## Input data

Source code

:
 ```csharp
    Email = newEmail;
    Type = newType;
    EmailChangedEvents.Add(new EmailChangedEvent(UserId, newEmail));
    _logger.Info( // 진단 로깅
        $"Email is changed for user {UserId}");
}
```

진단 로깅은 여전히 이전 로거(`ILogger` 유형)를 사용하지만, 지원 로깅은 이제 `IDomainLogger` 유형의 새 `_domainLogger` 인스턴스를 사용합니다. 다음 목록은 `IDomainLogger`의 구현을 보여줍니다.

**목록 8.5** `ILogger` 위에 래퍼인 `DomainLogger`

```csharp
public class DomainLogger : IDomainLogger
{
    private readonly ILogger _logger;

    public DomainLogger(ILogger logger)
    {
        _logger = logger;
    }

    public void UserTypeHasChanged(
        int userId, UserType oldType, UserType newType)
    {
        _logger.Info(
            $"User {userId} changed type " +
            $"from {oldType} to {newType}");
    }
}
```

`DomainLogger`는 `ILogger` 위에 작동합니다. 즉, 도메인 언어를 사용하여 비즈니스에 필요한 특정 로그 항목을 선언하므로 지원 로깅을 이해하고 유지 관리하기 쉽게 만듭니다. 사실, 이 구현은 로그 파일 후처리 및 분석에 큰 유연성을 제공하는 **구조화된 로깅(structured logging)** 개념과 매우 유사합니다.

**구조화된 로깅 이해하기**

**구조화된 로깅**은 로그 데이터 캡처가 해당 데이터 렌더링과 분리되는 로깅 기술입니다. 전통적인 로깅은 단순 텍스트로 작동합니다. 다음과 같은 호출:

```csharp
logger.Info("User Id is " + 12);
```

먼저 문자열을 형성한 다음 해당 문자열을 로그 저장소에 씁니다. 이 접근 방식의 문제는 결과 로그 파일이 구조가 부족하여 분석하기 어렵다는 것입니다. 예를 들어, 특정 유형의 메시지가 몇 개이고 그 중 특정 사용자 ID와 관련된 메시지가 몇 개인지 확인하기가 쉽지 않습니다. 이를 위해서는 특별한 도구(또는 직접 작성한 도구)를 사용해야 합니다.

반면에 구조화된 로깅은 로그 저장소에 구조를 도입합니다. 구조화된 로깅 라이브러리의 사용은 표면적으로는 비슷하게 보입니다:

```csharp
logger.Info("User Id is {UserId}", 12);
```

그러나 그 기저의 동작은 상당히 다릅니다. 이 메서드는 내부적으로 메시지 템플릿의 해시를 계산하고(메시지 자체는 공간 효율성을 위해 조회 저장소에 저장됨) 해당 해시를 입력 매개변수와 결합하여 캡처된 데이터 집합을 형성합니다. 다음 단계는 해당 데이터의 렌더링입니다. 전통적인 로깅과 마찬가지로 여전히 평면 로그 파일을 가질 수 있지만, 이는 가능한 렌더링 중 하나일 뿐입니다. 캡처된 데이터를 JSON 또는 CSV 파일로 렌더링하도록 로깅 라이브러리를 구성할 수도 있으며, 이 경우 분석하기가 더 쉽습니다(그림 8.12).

## Work to complete
Set down the whole listing again. Keep every word as it is.

## Answer to this task
Source code

:
 ```csharp
    Email = newEmail;
    Type = newType;
    EmailChangedEvents.Add(new EmailChangedEvent(UserId, newEmail));
    _logger.Info( // 진단 로깅
        $"Email is changed for user {UserId}");
}
```

진단 로깅은 여전히 이전 로거(`ILogger` 유형)를 사용하지만, 지원 로깅은 이제 `IDomainLogger` 유형의 새 `_domainLogger` 인스턴스를 사용합니다. 다음 목록은 `IDomainLogger`의 구현을 보여줍니다.

**목록 8.5** `ILogger` 위에 래퍼인 `DomainLogger`

```csharp
public class DomainLogger : IDomainLogger
{
    private readonly ILogger _logger;

    public DomainLogger(ILogger logger)
    {
        _logger = logger;
    }

    public void UserTypeHasChanged(
        int userId, UserType oldType, UserType newType)
    {
        _logger.Info(
            $"User {userId} changed type " +
            $"from {oldType} to {newType}");
    }
}
```

`DomainLogger`는 `ILogger` 위에 작동합니다. 즉, 도메인 언어를 사용하여 비즈니스에 필요한 특정 로그 항목을 선언하므로 지원 로깅을 이해하고 유지 관리하기 쉽게 만듭니다. 사실, 이 구현은 로그 파일 후처리 및 분석에 큰 유연성을 제공하는 **구조화된 로깅(structured logging)** 개념과 매우 유사합니다.

**구조화된 로깅 이해하기**

**구조화된 로깅**은 로그 데이터 캡처가 해당 데이터 렌더링과 분리되는 로깅 기술입니다. 전통적인 로깅은 단순 텍스트로 작동합니다. 다음과 같은 호출:

```csharp
logger.Info("User Id is " + 12);
```

먼저 문자열을 형성한 다음 해당 문자열을 로그 저장소에 씁니다. 이 접근 방식의 문제는 결과 로그 파일이 구조가 부족하여 분석하기 어렵다는 것입니다. 예를 들어, 특정 유형의 메시지가 몇 개이고 그 중 특정 사용자 ID와 관련된 메시지가 몇 개인지 확인하기가 쉽지 않습니다. 이를 위해서는 특별한 도구(또는 직접 작성한 도구)를 사용해야 합니다.

반면에 구조화된 로깅은 로그 저장소에 구조를 도입합니다. 구조화된 로깅 라이브러리의 사용은 표면적으로는 비슷하게 보입니다:

```csharp
logger.Info("User Id is {UserId}", 12);
```

그러나 그 기저의 동작은 상당히 다릅니다. 이 메서드는 내부적으로 메시지 템플릿의 해시를 계산하고(메시지 자체는 공간 효율성을 위해 조회 저장소에 저장됨) 해당 해시를 입력 매개변수와 결합하여 캡처된 데이터 집합을 형성합니다. 다음 단계는 해당 데이터의 렌더링입니다. 전통적인 로깅과 마찬가지로 여전히 평면 로그 파일을 가질 수 있지만, 이는 가능한 렌더링 중 하나일 뿐입니다. 캡처된 데이터를 JSON 또는 CSV 파일로 렌더링하도록 로깅 라이브러리를 구성할 수도 있으며, 이 경우 분석하기가 더 쉽습니다(그림 8.12).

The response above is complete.